* Available records *
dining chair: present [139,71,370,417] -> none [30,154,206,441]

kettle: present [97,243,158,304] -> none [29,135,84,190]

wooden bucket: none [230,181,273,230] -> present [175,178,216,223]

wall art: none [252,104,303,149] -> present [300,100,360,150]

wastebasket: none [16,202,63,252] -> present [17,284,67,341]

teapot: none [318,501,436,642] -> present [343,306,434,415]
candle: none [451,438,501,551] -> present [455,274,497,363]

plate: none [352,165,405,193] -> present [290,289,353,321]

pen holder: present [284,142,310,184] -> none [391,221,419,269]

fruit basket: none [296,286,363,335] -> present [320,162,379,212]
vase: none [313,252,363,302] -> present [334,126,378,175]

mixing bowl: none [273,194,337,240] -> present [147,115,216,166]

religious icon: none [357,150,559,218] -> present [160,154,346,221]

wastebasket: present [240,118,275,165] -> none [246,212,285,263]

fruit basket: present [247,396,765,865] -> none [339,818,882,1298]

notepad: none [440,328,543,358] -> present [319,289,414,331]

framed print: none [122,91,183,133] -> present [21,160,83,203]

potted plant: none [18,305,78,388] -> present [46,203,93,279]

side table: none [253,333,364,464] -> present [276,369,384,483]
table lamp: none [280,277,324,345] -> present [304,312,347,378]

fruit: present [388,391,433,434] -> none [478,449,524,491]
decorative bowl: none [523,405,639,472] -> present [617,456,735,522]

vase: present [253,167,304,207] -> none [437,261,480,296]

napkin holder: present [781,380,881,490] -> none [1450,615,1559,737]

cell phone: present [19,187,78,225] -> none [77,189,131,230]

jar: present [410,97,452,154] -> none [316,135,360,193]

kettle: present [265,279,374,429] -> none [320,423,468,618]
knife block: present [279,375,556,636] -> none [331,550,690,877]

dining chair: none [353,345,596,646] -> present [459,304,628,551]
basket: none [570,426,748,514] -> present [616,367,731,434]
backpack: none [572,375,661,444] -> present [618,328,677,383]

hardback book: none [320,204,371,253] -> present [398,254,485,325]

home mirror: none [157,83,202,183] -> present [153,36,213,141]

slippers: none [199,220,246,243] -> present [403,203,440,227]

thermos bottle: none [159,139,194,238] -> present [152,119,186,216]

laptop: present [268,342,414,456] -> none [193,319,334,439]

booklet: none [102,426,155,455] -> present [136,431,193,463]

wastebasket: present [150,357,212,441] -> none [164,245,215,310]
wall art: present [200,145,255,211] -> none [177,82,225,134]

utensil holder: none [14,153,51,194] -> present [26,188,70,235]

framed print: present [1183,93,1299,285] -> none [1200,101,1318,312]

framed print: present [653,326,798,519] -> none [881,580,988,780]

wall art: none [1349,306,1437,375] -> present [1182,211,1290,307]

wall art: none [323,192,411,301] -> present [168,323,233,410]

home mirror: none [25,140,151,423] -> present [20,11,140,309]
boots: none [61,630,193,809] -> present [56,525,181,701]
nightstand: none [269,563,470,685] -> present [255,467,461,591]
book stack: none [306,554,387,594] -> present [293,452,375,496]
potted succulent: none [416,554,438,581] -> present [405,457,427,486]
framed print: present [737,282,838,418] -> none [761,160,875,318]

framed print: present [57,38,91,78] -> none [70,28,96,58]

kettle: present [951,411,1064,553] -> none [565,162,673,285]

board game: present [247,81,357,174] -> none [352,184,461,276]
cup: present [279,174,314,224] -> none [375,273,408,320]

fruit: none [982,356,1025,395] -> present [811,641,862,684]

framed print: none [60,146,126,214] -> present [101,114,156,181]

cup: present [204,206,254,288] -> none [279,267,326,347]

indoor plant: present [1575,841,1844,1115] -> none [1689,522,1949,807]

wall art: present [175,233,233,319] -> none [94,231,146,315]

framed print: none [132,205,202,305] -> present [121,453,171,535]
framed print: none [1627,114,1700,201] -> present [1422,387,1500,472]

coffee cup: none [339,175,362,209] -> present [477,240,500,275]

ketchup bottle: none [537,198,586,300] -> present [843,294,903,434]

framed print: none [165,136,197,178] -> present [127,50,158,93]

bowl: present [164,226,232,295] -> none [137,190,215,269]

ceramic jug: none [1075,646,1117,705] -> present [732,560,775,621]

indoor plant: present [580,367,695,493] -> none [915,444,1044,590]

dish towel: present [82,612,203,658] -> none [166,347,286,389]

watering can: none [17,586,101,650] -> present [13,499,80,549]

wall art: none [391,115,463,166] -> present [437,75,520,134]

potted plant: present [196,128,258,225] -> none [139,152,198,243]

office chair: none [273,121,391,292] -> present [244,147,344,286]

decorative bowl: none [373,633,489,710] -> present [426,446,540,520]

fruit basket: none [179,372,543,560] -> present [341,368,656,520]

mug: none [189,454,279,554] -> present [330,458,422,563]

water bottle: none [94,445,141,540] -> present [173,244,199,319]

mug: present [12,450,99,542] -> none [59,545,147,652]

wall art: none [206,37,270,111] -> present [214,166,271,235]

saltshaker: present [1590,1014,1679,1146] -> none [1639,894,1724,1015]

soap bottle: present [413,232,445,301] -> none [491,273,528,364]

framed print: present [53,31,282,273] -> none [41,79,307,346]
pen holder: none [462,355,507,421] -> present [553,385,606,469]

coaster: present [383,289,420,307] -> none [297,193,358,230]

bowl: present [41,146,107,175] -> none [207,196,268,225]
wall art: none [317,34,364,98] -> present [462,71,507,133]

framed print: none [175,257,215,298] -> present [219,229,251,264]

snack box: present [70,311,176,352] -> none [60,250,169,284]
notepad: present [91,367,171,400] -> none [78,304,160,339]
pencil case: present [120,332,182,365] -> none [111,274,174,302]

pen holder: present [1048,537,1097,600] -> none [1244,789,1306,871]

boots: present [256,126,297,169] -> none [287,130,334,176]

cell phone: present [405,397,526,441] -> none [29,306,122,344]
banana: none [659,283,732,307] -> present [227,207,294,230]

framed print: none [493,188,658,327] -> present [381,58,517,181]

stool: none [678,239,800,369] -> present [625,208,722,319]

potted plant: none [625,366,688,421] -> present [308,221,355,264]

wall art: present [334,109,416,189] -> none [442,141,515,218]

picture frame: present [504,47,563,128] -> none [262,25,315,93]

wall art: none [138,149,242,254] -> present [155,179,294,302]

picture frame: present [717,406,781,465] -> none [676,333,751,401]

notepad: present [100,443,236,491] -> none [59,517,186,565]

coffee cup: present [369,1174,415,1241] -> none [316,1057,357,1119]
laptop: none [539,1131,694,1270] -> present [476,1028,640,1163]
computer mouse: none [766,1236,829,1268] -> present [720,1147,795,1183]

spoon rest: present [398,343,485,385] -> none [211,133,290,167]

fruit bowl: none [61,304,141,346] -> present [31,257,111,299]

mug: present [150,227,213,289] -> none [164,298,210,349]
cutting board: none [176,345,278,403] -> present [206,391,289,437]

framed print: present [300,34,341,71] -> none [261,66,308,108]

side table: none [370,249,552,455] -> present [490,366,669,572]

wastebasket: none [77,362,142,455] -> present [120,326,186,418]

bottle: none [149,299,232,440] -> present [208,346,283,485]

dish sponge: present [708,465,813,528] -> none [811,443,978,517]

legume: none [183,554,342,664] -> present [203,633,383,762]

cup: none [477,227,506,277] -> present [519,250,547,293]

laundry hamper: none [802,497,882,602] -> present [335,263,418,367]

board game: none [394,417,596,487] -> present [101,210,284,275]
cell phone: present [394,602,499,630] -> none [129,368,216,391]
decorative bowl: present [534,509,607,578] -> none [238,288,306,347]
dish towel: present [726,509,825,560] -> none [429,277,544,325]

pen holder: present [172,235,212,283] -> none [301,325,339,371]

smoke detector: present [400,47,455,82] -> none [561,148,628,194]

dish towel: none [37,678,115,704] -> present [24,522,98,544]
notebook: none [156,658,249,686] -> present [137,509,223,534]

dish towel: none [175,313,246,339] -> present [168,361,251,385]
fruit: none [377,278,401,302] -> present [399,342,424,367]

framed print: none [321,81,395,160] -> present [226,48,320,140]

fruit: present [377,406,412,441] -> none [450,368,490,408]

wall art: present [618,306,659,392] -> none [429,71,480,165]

* What the exercise asks *
Extract each line from the entries above that contains the string "mirror".

* Exercise output *
home mirror: none [157,83,202,183] -> present [153,36,213,141]
home mirror: none [25,140,151,423] -> present [20,11,140,309]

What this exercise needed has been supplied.